• TO DO:
The material below contains a line with "escarpados que se" and a line with "de paisajes y". Copy exactly those two lines and all lines between them.

>>>>>

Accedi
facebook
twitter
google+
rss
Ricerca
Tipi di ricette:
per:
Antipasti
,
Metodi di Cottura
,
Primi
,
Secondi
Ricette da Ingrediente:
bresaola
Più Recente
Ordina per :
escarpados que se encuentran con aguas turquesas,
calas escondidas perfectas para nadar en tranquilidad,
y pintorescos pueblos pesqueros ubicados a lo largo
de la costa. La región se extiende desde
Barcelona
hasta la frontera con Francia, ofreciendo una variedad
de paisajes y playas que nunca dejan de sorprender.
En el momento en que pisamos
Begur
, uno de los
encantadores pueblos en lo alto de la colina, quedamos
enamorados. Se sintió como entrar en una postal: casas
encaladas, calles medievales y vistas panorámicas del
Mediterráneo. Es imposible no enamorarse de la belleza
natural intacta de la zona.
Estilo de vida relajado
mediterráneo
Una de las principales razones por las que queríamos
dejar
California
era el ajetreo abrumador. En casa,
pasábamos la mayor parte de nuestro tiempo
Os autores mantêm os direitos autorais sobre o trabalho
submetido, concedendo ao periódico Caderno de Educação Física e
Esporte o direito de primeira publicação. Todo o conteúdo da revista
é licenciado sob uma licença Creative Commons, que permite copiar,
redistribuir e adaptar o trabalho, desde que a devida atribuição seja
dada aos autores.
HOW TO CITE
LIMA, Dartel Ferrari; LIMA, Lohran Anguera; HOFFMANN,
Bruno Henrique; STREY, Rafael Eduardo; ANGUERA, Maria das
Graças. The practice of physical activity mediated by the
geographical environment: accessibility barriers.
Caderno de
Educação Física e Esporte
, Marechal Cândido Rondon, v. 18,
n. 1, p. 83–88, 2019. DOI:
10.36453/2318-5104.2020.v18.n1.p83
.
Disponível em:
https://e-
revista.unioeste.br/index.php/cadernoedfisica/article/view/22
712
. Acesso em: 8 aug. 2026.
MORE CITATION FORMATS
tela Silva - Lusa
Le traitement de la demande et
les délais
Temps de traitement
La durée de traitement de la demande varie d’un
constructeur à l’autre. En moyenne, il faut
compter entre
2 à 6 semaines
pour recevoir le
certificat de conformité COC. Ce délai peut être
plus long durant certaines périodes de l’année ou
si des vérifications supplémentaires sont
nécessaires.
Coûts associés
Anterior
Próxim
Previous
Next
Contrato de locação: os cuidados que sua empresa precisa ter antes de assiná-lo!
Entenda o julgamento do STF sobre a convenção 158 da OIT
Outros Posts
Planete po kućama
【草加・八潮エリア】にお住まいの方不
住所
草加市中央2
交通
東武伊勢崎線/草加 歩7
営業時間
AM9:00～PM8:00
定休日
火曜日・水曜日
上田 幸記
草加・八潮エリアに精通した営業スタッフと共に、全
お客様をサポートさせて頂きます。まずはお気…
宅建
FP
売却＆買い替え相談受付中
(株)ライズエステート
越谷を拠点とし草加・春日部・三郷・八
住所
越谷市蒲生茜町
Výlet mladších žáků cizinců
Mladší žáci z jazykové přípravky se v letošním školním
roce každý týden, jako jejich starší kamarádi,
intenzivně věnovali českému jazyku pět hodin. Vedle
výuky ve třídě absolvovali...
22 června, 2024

<<<<<

• RESPONSE TO THIS EXERCISE:
escarpados que se encuentran con aguas turquesas,
calas escondidas perfectas para nadar en tranquilidad,
y pintorescos pueblos pesqueros ubicados a lo largo
de la costa. La región se extiende desde
Barcelona
hasta la frontera con Francia, ofreciendo una variedad
de paisajes y playas que nunca dejan de sorprender.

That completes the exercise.